»»

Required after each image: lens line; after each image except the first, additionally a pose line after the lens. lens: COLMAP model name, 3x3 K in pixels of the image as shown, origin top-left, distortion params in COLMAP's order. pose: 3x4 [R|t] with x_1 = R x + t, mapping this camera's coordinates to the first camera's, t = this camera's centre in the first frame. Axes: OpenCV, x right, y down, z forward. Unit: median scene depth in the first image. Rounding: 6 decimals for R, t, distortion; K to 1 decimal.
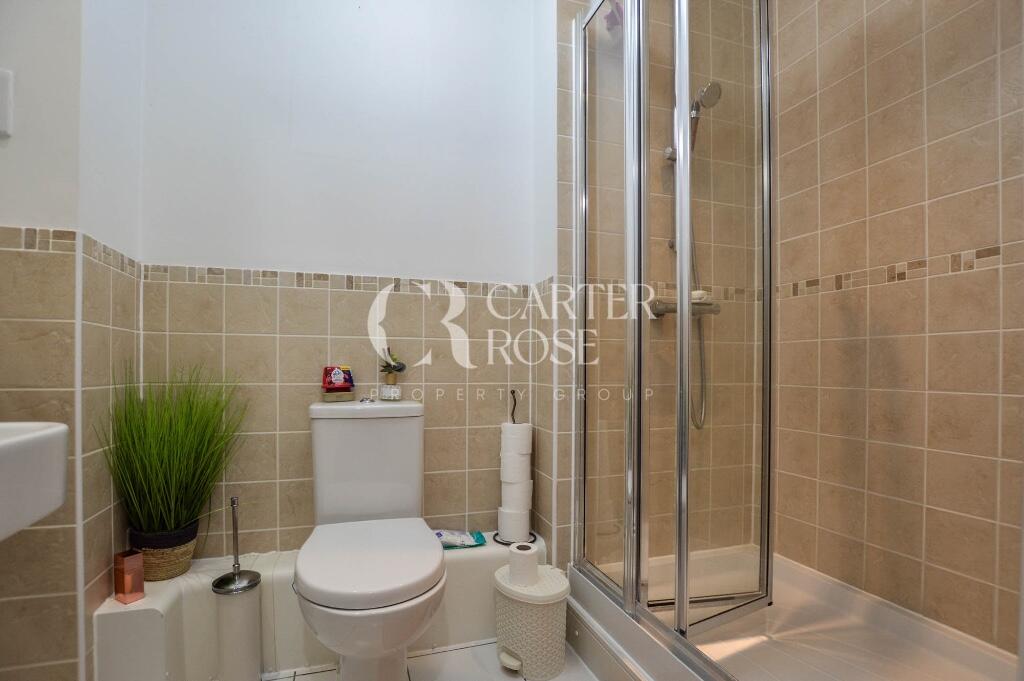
lens RADIAL K [[507.5, 0, 511.1], [0, 507.5, 367.2], [0, 0, 1]] dist [-0.001006, -0.000659]
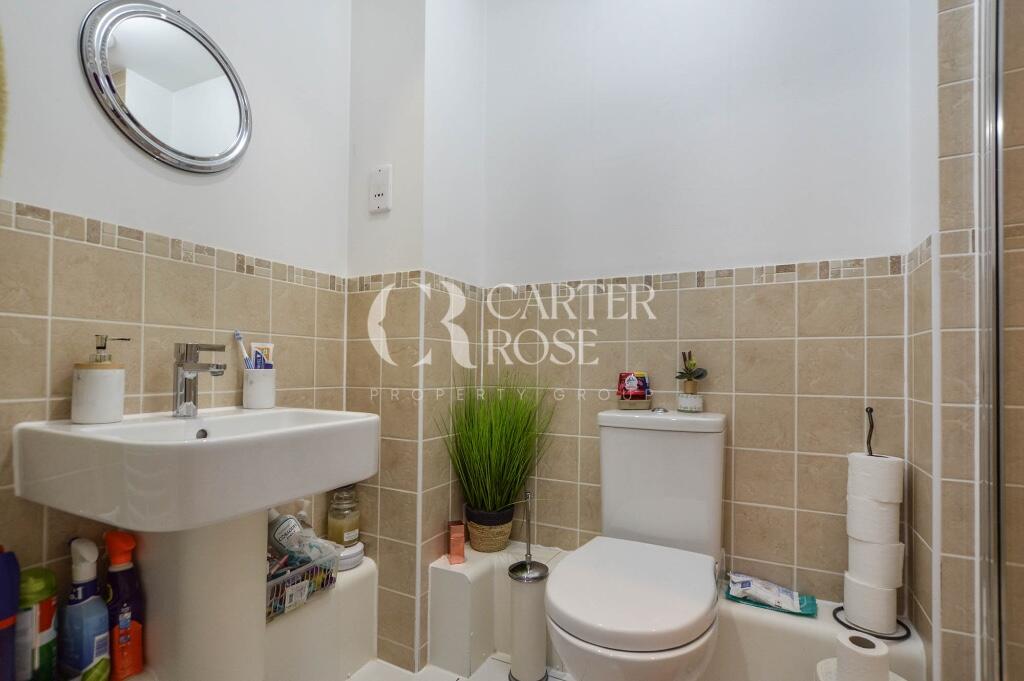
lens RADIAL K [[501.7, 0, 512.2], [0, 501.7, 360.7], [0, 0, 1]] dist [0.016968, -0.000718]
pose [[0.705575, -0.013162, -0.708513, 0.171033], [-0.003918, 0.999740, -0.022474, -0.001681], [0.708624, 0.018633, 0.705340, 0.176453]]
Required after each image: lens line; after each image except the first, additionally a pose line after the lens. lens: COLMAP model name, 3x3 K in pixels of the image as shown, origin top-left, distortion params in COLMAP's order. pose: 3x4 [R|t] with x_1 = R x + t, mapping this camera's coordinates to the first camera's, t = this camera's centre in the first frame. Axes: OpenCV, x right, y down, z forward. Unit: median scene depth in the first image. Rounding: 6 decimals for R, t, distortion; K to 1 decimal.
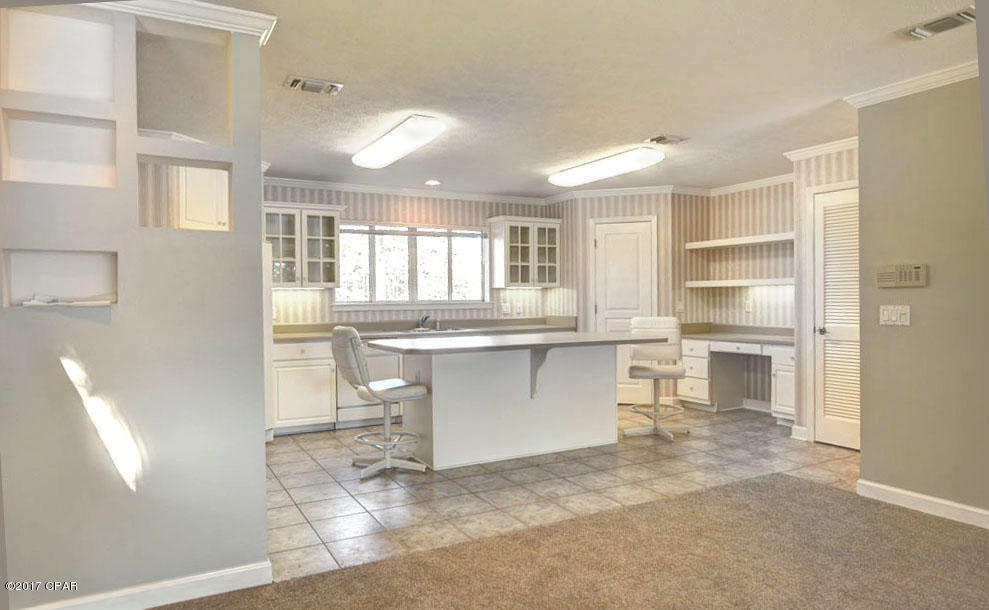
lens RADIAL K [[612.0, 0, 494.5], [0, 612.0, 305.0], [0, 0, 1]] dist [-0.000081, 0.000109]
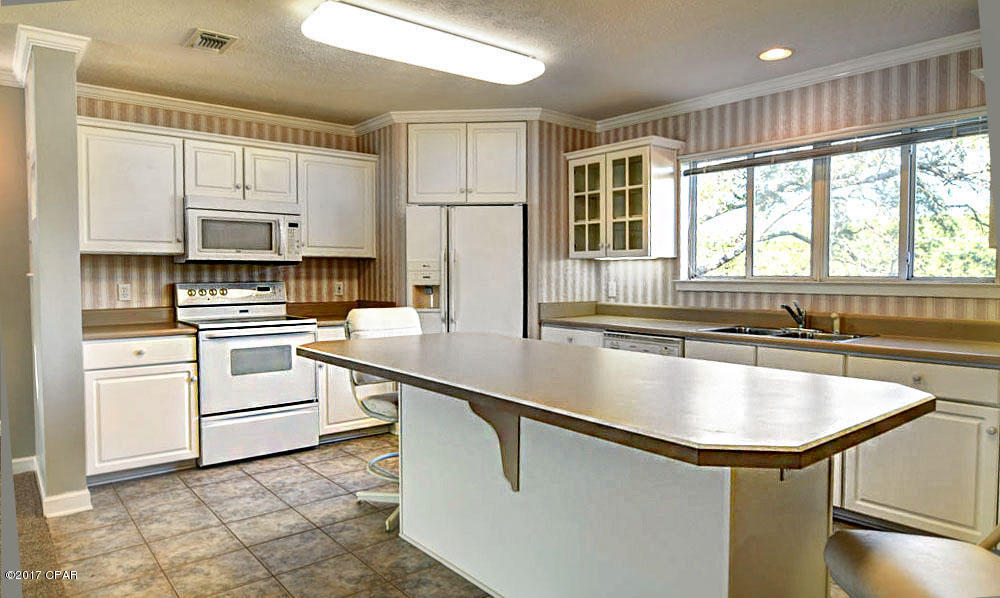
lens RADIAL K [[639.5, 0, 500.0], [0, 639.5, 299.0], [0, 0, 1]] dist [-0.003656, -0.000690]
pose [[0.186406, 0.059759, -0.980654, 0.405724], [-0.000374, 0.998153, 0.060754, -0.023701], [0.982473, -0.010958, 0.186084, 0.664294]]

««

Work item
Rewrite the listing above with every "lens line" changed to "intrinsics line" and everything else left as it is. Leave the pictures out of your answer.

Written response
Required after each image: intrinsics line; after each image except the first, additionally a pose line after the lens. lens: COLMAP model name, 3x3 K in pixels of the image as shown, origin top-left, distortion params in COLMAP's order. pose: 3x4 [R|t] with x_1 = R x + t, mapping this camera's coordinates to the first camera's, t = this camera's centre in the first frame. Axes: OpenCV, x right, y down, z forward. Unit: median scene depth in the first image. Rounding: 6 decimals for R, t, distortion; K to 1 decimal.
lens RADIAL K [[507.5, 0, 511.1], [0, 507.5, 367.2], [0, 0, 1]] dist [-0.001006, -0.000659]
lens RADIAL K [[501.7, 0, 512.2], [0, 501.7, 360.7], [0, 0, 1]] dist [0.016968, -0.000718]
pose [[0.705575, -0.013162, -0.708513, 0.171033], [-0.003918, 0.999740, -0.022474, -0.001681], [0.708624, 0.018633, 0.705340, 0.176453]]
Required after each image: intrinsics line; after each image except the first, additionally a pose line after the lens. lens: COLMAP model name, 3x3 K in pixels of the image as shown, origin top-left, distortion params in COLMAP's order. pose: 3x4 [R|t] with x_1 = R x + t, mapping this camera's coordinates to the first camera's, t = this camera's centre in the first frame. Axes: OpenCV, x right, y down, z forward. Unit: median scene depth in the first image. Rounding: 6 decimals for R, t, distortion; K to 1 decimal.
lens RADIAL K [[612.0, 0, 494.5], [0, 612.0, 305.0], [0, 0, 1]] dist [-0.000081, 0.000109]
lens RADIAL K [[639.5, 0, 500.0], [0, 639.5, 299.0], [0, 0, 1]] dist [-0.003656, -0.000690]
pose [[0.186406, 0.059759, -0.980654, 0.405724], [-0.000374, 0.998153, 0.060754, -0.023701], [0.982473, -0.010958, 0.186084, 0.664294]]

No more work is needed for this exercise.